Niektórym może wydać się to dziwne, ale Angelika Mucha należy do grona najpopularniejszych inluencerek w Polsce. Gwiazda wybiła się dzięki swoim obsesyjnym zapewnieniom o miłości do Justina Biebera oraz pokazywaniu (całkiem przeciętnych) stylizacji. Wiele młodych dziewczyn się z nią utożsamia i bacznie śledzi jej poczynania w sieci. Mucha stara się z kolei dostarczyć najlepszy "content" swoim fankom. Jej życie polega więc na robieniu sobie żmudnych sesji zdjęciowych w przeróżnych zakątkach świata.

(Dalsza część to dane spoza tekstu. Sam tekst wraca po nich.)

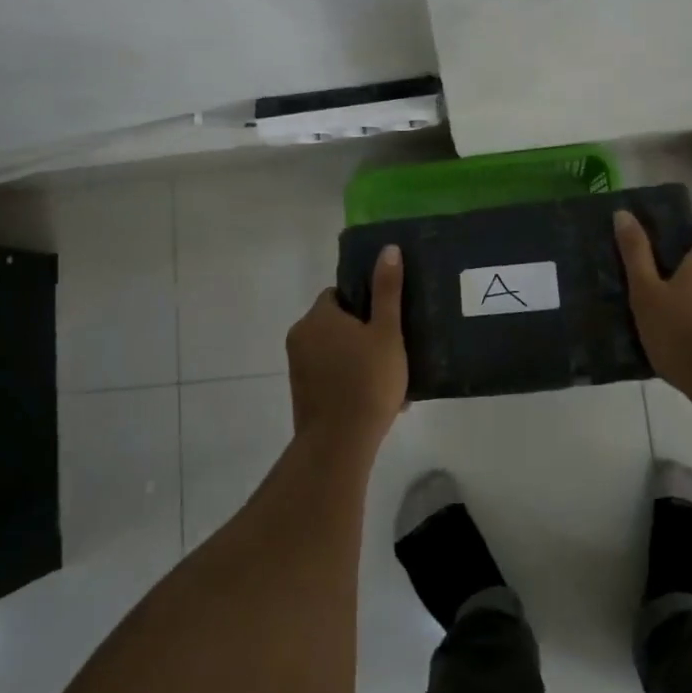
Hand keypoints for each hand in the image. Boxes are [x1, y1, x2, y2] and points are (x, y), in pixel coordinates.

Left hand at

Angelika wielokrotnie zapewniała o swojej fascynacji Stanami Zjednoczonymi, które, jak wnioskujemy, postrzega przez pryzmat kawiarni Starbucks i torebek Michaela Korsa. Angelika uwielbia odwiedzać USA (oczywiście najbardziej L.A. i NY), a spacerując po modnych dzielnicach, stara się być bardziej amerykańska od Amerykanek. Ostatnio buszowała po słynnym Rodeo Drive w mocno potarganych, "nonszalanckich" spodniach, casualowej bluzie z kapturem i dużych czarnych okularach. Wyglądała jakby uciekała przed paparazzi, co z pewnością ją czeka, gdy w końcu zostanie żoną Justina Biebera.
Podoba się wam LittleMonster w takim "poszarpanym" looku?